The available sources provide no independent benchmark comparing GTM engineers with conventional sales development, marketing operations, or revenue operations teams. They also do not establish how much revenue, headcount, or time companies save through these workflows. Those questions will matter to buyers deciding whether to purchase software, hire a specialist, or redesign an existing process.

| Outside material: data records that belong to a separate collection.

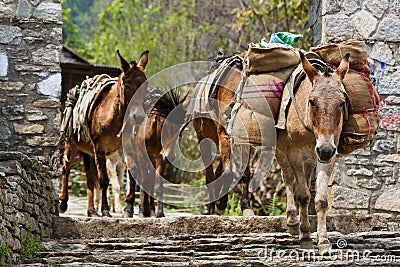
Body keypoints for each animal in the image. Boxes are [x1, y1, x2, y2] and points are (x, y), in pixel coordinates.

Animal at [58, 50, 148, 218]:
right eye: (126, 84)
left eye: (146, 85)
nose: (138, 117)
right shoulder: (100, 149)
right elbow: (103, 180)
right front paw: (106, 210)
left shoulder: (126, 148)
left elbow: (130, 177)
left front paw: (128, 208)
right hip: (73, 146)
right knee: (66, 167)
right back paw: (63, 203)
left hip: (88, 152)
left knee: (89, 179)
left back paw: (91, 211)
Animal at [124, 88, 188, 218]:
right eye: (164, 125)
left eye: (180, 130)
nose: (170, 157)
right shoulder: (141, 154)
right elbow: (144, 180)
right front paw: (142, 211)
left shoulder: (160, 157)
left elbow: (157, 185)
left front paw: (159, 213)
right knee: (135, 174)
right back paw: (130, 209)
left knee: (149, 178)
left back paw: (151, 210)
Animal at [276, 52, 348, 255]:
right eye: (312, 102)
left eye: (342, 103)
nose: (324, 150)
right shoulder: (294, 154)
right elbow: (303, 196)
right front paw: (306, 236)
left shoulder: (329, 154)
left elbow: (321, 200)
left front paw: (323, 241)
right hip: (281, 152)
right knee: (288, 179)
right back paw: (293, 222)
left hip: (310, 160)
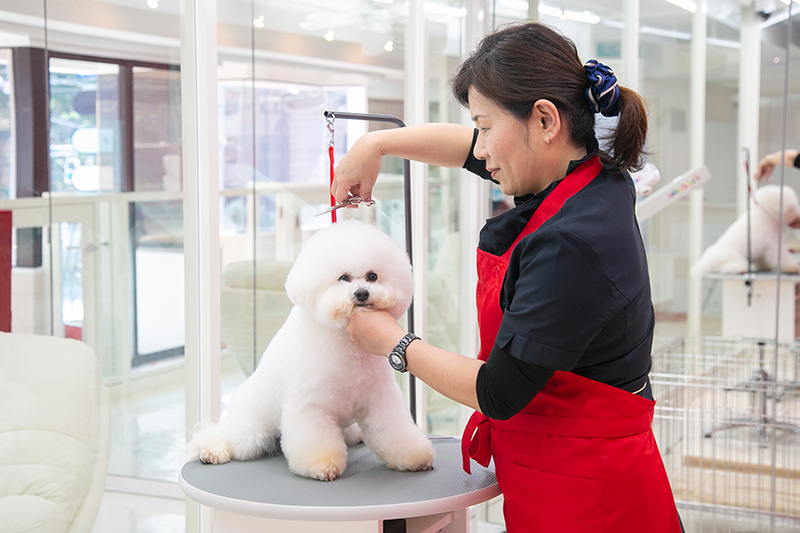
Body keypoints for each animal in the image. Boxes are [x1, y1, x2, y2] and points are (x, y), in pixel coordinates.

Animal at [186, 218, 438, 480]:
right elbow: (315, 440)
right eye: (343, 277)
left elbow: (394, 430)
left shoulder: (380, 399)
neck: (344, 342)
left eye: (372, 276)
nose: (361, 293)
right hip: (252, 430)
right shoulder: (310, 404)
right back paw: (211, 450)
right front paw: (322, 465)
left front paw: (414, 456)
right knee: (226, 436)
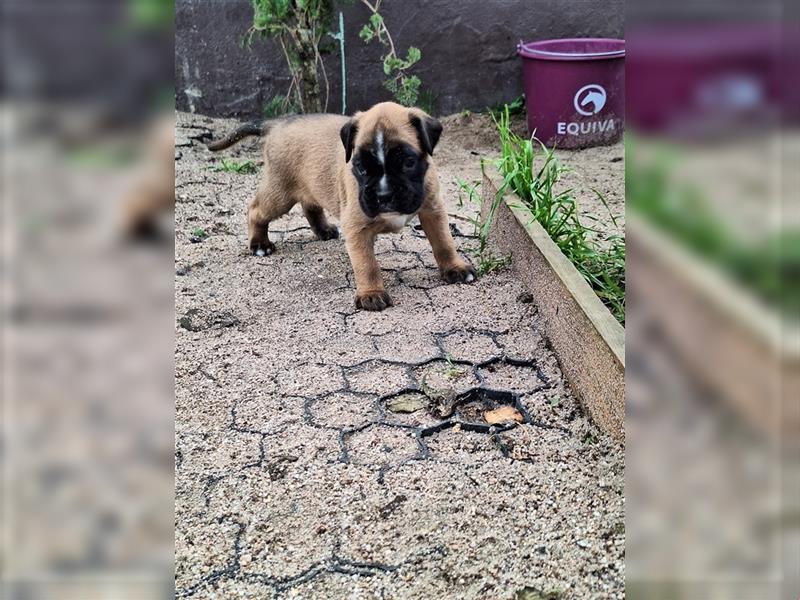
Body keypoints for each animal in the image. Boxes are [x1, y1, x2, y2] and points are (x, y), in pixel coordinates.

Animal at [209, 101, 478, 312]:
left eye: (408, 162)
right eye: (361, 167)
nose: (384, 195)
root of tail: (277, 124)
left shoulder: (433, 210)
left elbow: (444, 242)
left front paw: (454, 268)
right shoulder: (357, 227)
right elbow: (366, 265)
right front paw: (371, 293)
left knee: (310, 205)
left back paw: (323, 230)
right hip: (279, 195)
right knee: (255, 210)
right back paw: (259, 244)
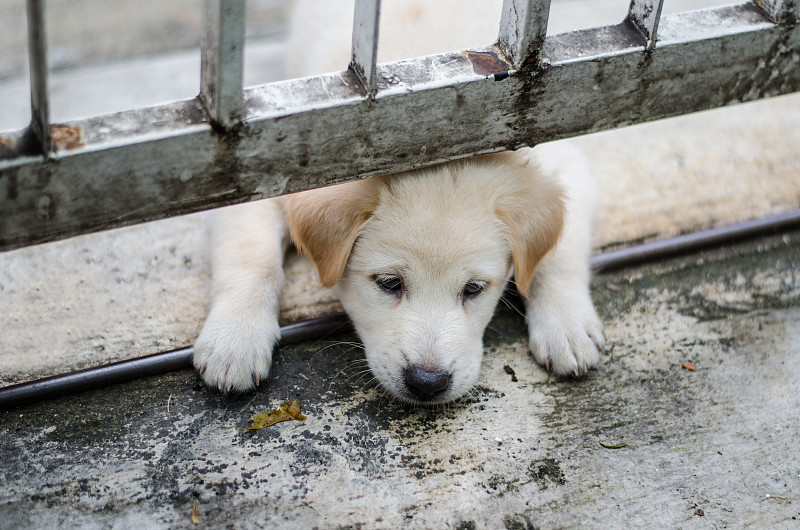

For founders, the practical question is not whether the title becomes popular. It is whether a dedicated operator can create a repeatable growth system that is more productive and more controllable than adding another layer of disconnected tools.
A GTM engineer could be valuable when a company has enough customer and market data to support targeting, but lacks the technical capacity to connect systems and maintain automations. The role may be especially relevant to startups that need to test many segments or messaging strategies without building a large sales operations function.
The model also introduces operational risks. Automated prospect research can produce inaccurate or outdated information. Personalization systems can generate messages that are irrelevant, overly invasive, or noncompliant with company policies. Data enrichment may create privacy and governance issues, while agentic workflows can make errors at a scale that is difficult to review manually.
For enterprise buyers, deployment questions are likely to be as important as the productivity case. Teams will need controls over data access, approval steps, audit trails, outbound volume, and model-generated content. A workflow that saves time but damages deliverability or customer trust is not an improvement. The role therefore requires more than prompt-writing ability; it demands ownership of reliability, measurement, and safeguards across the revenue stack.
The first signal will be what Amin presents at Disrupt: specific workflow examples, measurable outcomes, and the boundaries between GTM engineering and established revenue operations roles. Concrete implementation details will be more useful than a new title alone.
The market should also watch whether companies continue to use the term in job descriptions and whether responsibilities converge across employers. Evidence of hiring, retention, and reporting lines will show whether GTM engineer becomes a durable function or remains a label for existing sales operations work.
Other signals include independent performance studies, customer disclosures, and evidence that AI-supported outreach can improve qualified pipeline without increasing spam, inaccurate claims, or compliance exposure. For Clay, the scholarship program, hiring demand, product adoption, and the company’s ability to support larger enterprise deployments will indicate whether it is helping define a category or primarily promoting its own platform.
Clay’s Amin is bringing attention to a real organizational change: AI is moving some go-to-market work from manual execution toward workflow design. But the evidence currently supports an emerging category, not a settled profession or proven replacement for conventional sales and marketing teams.
The important test will be operational. Builders and enterprise leaders should evaluate GTM engineering through data quality, conversion impact, review requirements, and total system cost—not the novelty of the title. If those measures hold up across independent companies, the role could become a practical bridge between AI tools and revenue operations. If not, it may remain useful mainly as Clay’s framing of the market it serves.